__Instructions to follow__: Turn everything from the line containing "Over which range" down to the end of the data into a numbered list, omitting blank lines and leaving out the pictures.

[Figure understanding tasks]
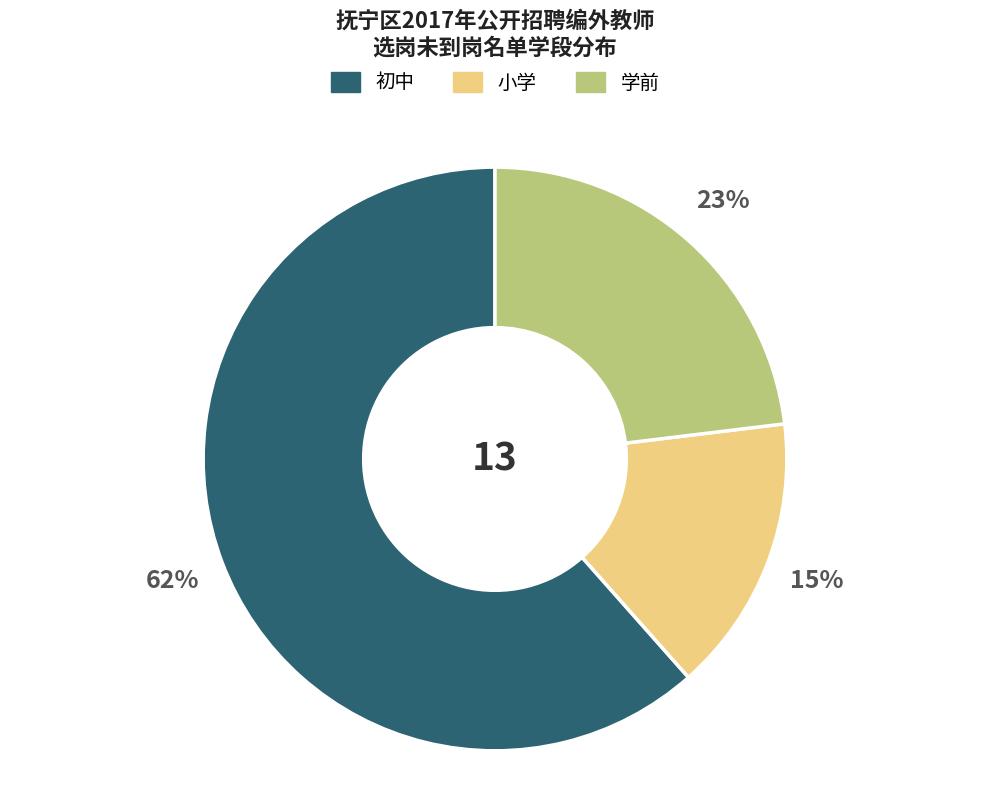

Which slice is the largest?

初中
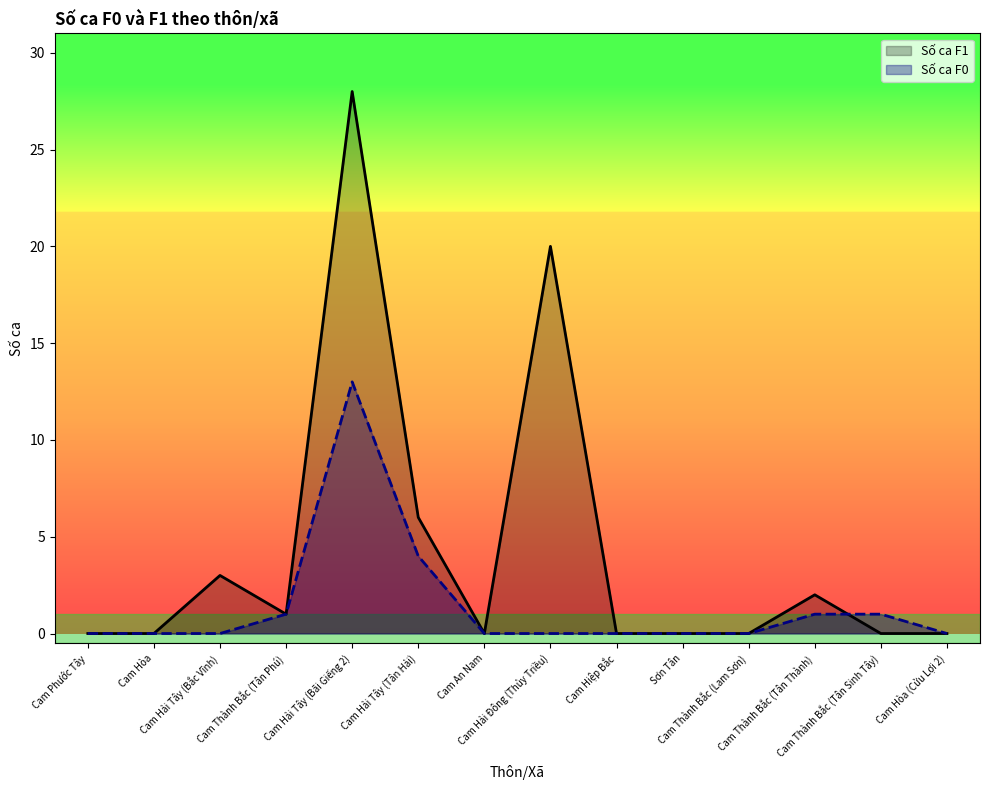

What is the sum of all Số ca F0 values?

20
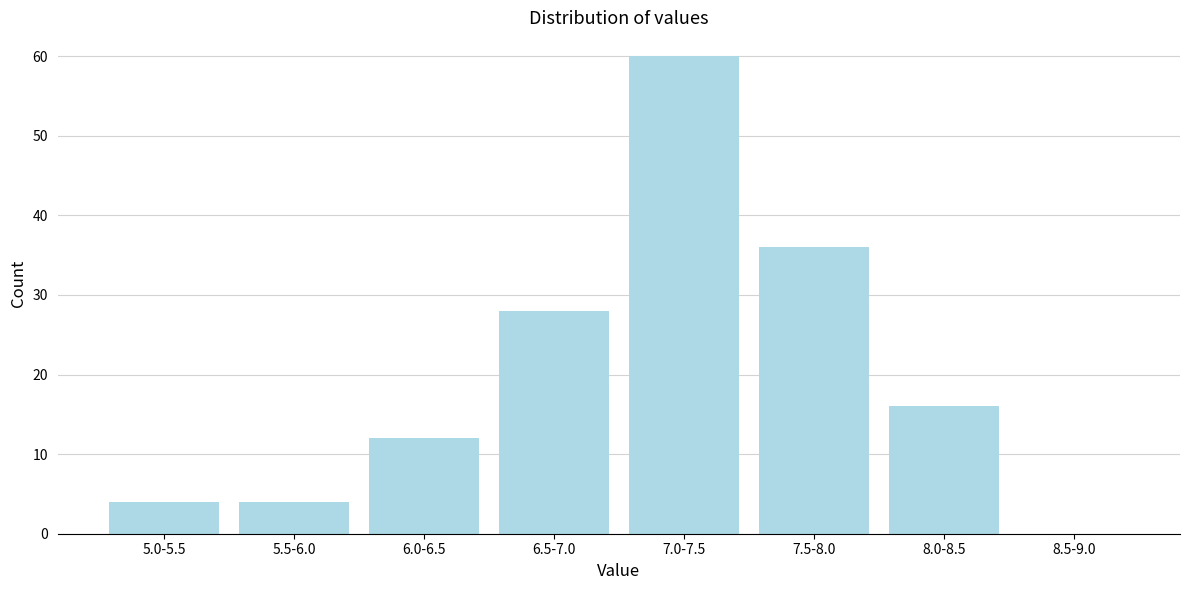

Reading left to right, what are all the values shown in this chart?

5.0-5.5=4	5.5-6.0=4	6.0-6.5=12	6.5-7.0=28	7.0-7.5=60	7.5-8.0=36	8.0-8.5=16	8.5-9.0=0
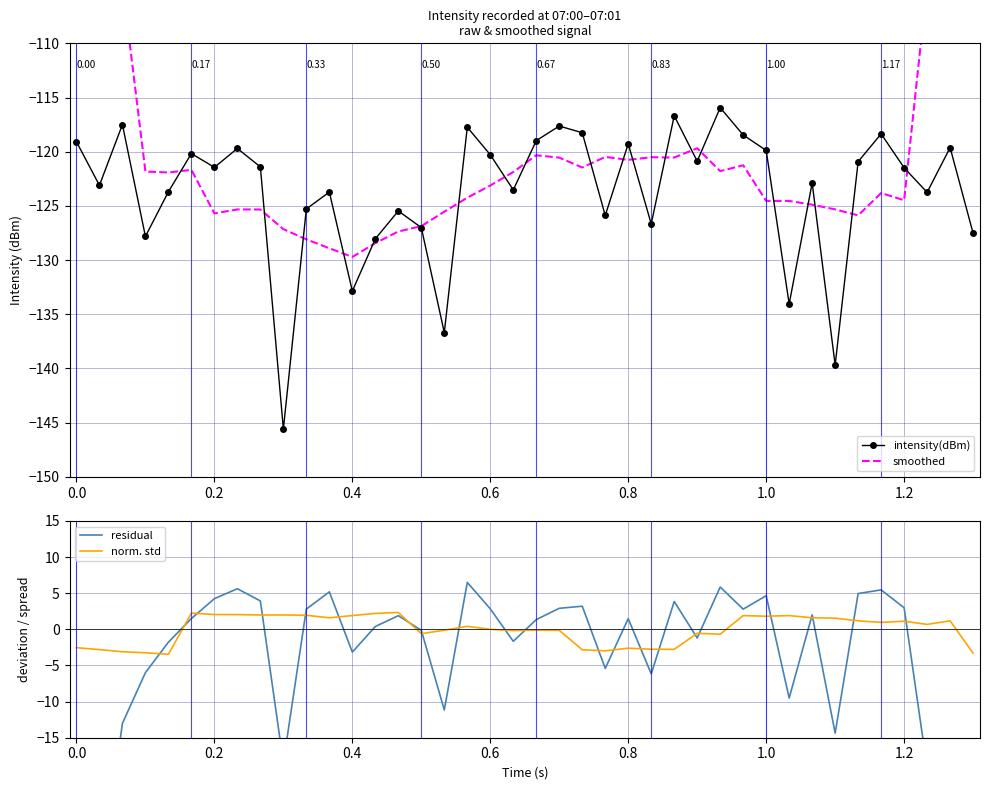

What is the minimum value shown in the chart?

-145.6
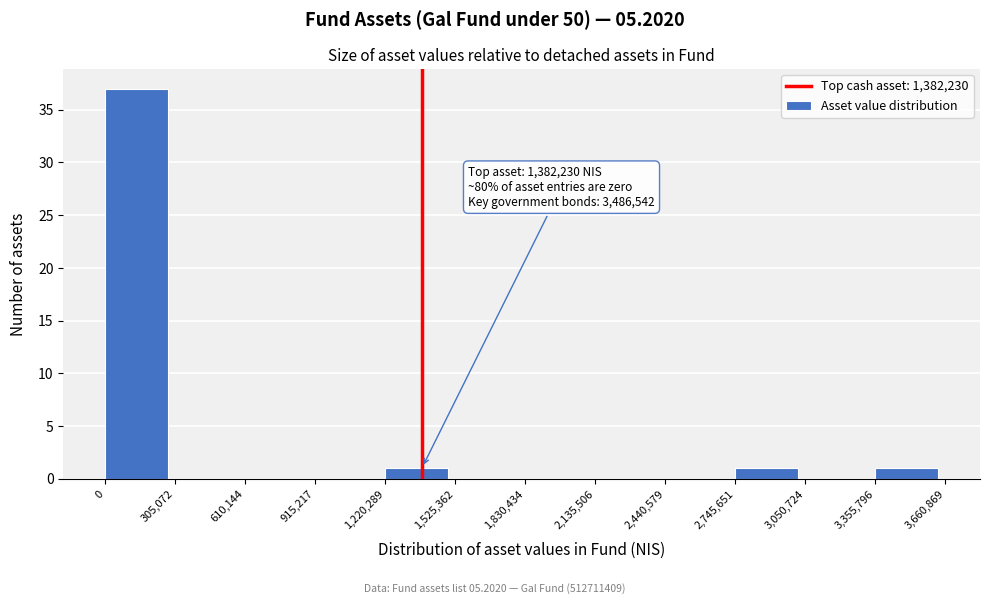

Over which range of the x-axis is the bar tallest?

0 to 305,072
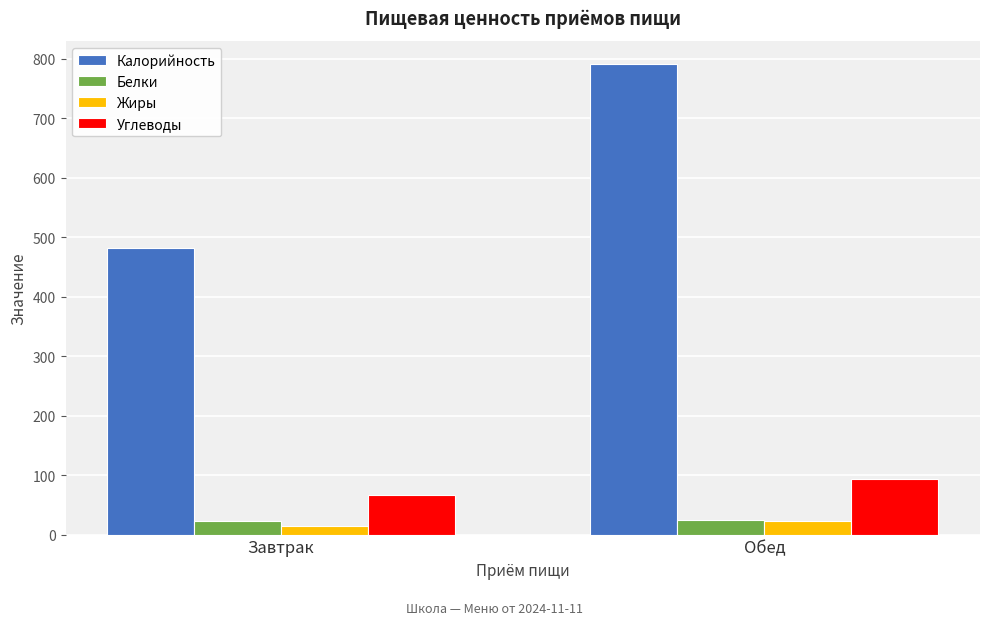

What are all the series names shown in the legend?

Калорийность, Белки, Жиры, Углеводы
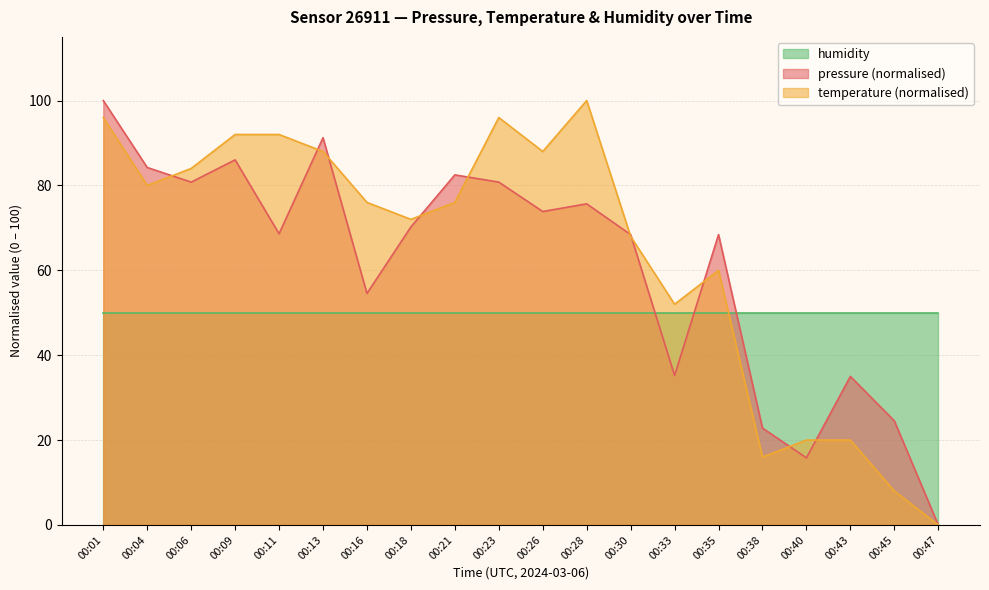

Count the number of categories in the chart.

20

__Written solution__:
1. Over which range of the x-axis is the bar tallest?
2. 0 to 305,072
3. What are all the series names shown in the legend?
4. Калорийность, Белки, Жиры, Углеводы
5. Count the number of categories in the chart.
6. 20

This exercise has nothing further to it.